EXERCISE GOAL:
Can you reproduce the listing below word for word, leaving out the pictures?

BEGIN RECORD EXCERPTS

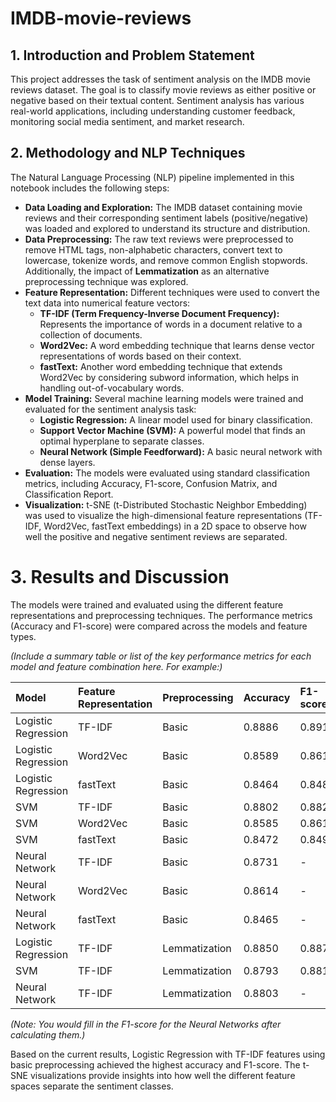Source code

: # IMDB-movie-reviews
## 1. Introduction and Problem Statement

This project addresses the task of sentiment analysis on the IMDB movie reviews dataset. The goal is to classify movie reviews as either positive or negative based on their textual content. Sentiment analysis has various real-world applications, including understanding customer feedback, monitoring social media sentiment, and market research.

## 2. Methodology and NLP Techniques

The Natural Language Processing (NLP) pipeline implemented in this notebook includes the following steps:

*   **Data Loading and Exploration:** The IMDB dataset containing movie reviews and their corresponding sentiment labels (positive/negative) was loaded and explored to understand its structure and distribution.
*   **Data Preprocessing:** The raw text reviews were preprocessed to remove HTML tags, non-alphabetic characters, convert text to lowercase, tokenize words, and remove common English stopwords. Additionally, the impact of **Lemmatization** as an alternative preprocessing technique was explored.
*   **Feature Representation:** Different techniques were used to convert the text data into numerical feature vectors:
    *   **TF-IDF (Term Frequency-Inverse Document Frequency):** Represents the importance of words in a document relative to a collection of documents.
    *   **Word2Vec:** A word embedding technique that learns dense vector representations of words based on their context.
    *   **fastText:** Another word embedding technique that extends Word2Vec by considering subword information, which helps in handling out-of-vocabulary words.
*   **Model Training:** Several machine learning models were trained and evaluated for the sentiment analysis task:
    *   **Logistic Regression:** A linear model used for binary classification.
    *   **Support Vector Machine (SVM):** A powerful model that finds an optimal hyperplane to separate classes.
    *   **Neural Network (Simple Feedforward):** A basic neural network with dense layers.
*   **Evaluation:** The models were evaluated using standard classification metrics, including Accuracy, F1-score, Confusion Matrix, and Classification Report.
*   **Visualization:** t-SNE (t-Distributed Stochastic Neighbor Embedding) was used to visualize the high-dimensional feature representations (TF-IDF, Word2Vec, fastText embeddings) in a 2D space to observe how well the positive and negative sentiment reviews are separated.

# 3. Results and Discussion

The models were trained and evaluated using the different feature representations and preprocessing techniques. The performance metrics (Accuracy and F1-score) were compared across the models and feature types.

*(Include a summary table or list of the key performance metrics for each model and feature combination here. For example:)*

| Model               | Feature Representation | Preprocessing   | Accuracy | F1-score |
| :------------------ | :--------------------- | :-------------- | :------- | :------- |
| Logistic Regression | TF-IDF                 | Basic           | 0.8886   | 0.8910   |
| Logistic Regression | Word2Vec               | Basic           | 0.8589   | 0.8612   |
| Logistic Regression | fastText               | Basic           | 0.8464   | 0.8486   |
| SVM                 | TF-IDF                 | Basic           | 0.8802   | 0.8825   |
| SVM                 | Word2Vec               | Basic           | 0.8585   | 0.8612   |
| SVM                 | fastText               | Basic           | 0.8472   | 0.8495   |
| Neural Network      | TF-IDF                 | Basic           | 0.8731   | -        |
| Neural Network      | Word2Vec               | Basic           | 0.8614   | -        |
| Neural Network      | fastText               | Basic           | 0.8465   | -        |
| Logistic Regression | TF-IDF                 | Lemmatization   | 0.8850   | 0.8874   |
| SVM                 | TF-IDF                 | Lemmatization   | 0.8793   | 0.8815   |
| Neural Network      | TF-IDF                 | Lemmatization   | 0.8803   | -        |
*(Note: You would fill in the F1-score for the Neural Networks after calculating them.)*

Based on the current results, Logistic Regression with TF-IDF features using basic preprocessing achieved the highest accuracy and F1-score. The t-SNE visualizations provide insights into how well the different feature spaces separate the sentiment classes.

END RECORD EXCERPTS

TASK RESULT:
Source code

: # IMDB-movie-reviews
## 1. Introduction and Problem Statement

This project addresses the task of sentiment analysis on the IMDB movie reviews dataset. The goal is to classify movie reviews as either positive or negative based on their textual content. Sentiment analysis has various real-world applications, including understanding customer feedback, monitoring social media sentiment, and market research.

## 2. Methodology and NLP Techniques

The Natural Language Processing (NLP) pipeline implemented in this notebook includes the following steps:

*   **Data Loading and Exploration:** The IMDB dataset containing movie reviews and their corresponding sentiment labels (positive/negative) was loaded and explored to understand its structure and distribution.
*   **Data Preprocessing:** The raw text reviews were preprocessed to remove HTML tags, non-alphabetic characters, convert text to lowercase, tokenize words, and remove common English stopwords. Additionally, the impact of **Lemmatization** as an alternative preprocessing technique was explored.
*   **Feature Representation:** Different techniques were used to convert the text data into numerical feature vectors:
    *   **TF-IDF (Term Frequency-Inverse Document Frequency):** Represents the importance of words in a document relative to a collection of documents.
    *   **Word2Vec:** A word embedding technique that learns dense vector representations of words based on their context.
    *   **fastText:** Another word embedding technique that extends Word2Vec by considering subword information, which helps in handling out-of-vocabulary words.
*   **Model Training:** Several machine learning models were trained and evaluated for the sentiment analysis task:
    *   **Logistic Regression:** A linear model used for binary classification.
    *   **Support Vector Machine (SVM):** A powerful model that finds an optimal hyperplane to separate classes.
    *   **Neural Network (Simple Feedforward):** A basic neural network with dense layers.
*   **Evaluation:** The models were evaluated using standard classification metrics, including Accuracy, F1-score, Confusion Matrix, and Classification Report.
*   **Visualization:** t-SNE (t-Distributed Stochastic Neighbor Embedding) was used to visualize the high-dimensional feature representations (TF-IDF, Word2Vec, fastText embeddings) in a 2D space to observe how well the positive and negative sentiment reviews are separated.

# 3. Results and Discussion

The models were trained and evaluated using the different feature representations and preprocessing techniques. The performance metrics (Accuracy and F1-score) were compared across the models and feature types.

*(Include a summary table or list of the key performance metrics for each model and feature combination here. For example:)*

| Model               | Feature Representation | Preprocessing   | Accuracy | F1-score |
| :------------------ | :--------------------- | :-------------- | :------- | :------- |
| Logistic Regression | TF-IDF                 | Basic           | 0.8886   | 0.8910   |
| Logistic Regression | Word2Vec               | Basic           | 0.8589   | 0.8612   |
| Logistic Regression | fastText               | Basic           | 0.8464   | 0.8486   |
| SVM                 | TF-IDF                 | Basic           | 0.8802   | 0.8825   |
| SVM                 | Word2Vec               | Basic           | 0.8585   | 0.8612   |
| SVM                 | fastText               | Basic           | 0.8472   | 0.8495   |
| Neural Network      | TF-IDF                 | Basic           | 0.8731   | -        |
| Neural Network      | Word2Vec               | Basic           | 0.8614   | -        |
| Neural Network      | fastText               | Basic           | 0.8465   | -        |
| Logistic Regression | TF-IDF                 | Lemmatization   | 0.8850   | 0.8874   |
| SVM                 | TF-IDF                 | Lemmatization   | 0.8793   | 0.8815   |
| Neural Network      | TF-IDF                 | Lemmatization   | 0.8803   | -        |
*(Note: You would fill in the F1-score for the Neural Networks after calculating them.)*

Based on the current results, Logistic Regression with TF-IDF features using basic preprocessing achieved the highest accuracy and F1-score. The t-SNE visualizations provide insights into how well the different feature spaces separate the sentiment classes.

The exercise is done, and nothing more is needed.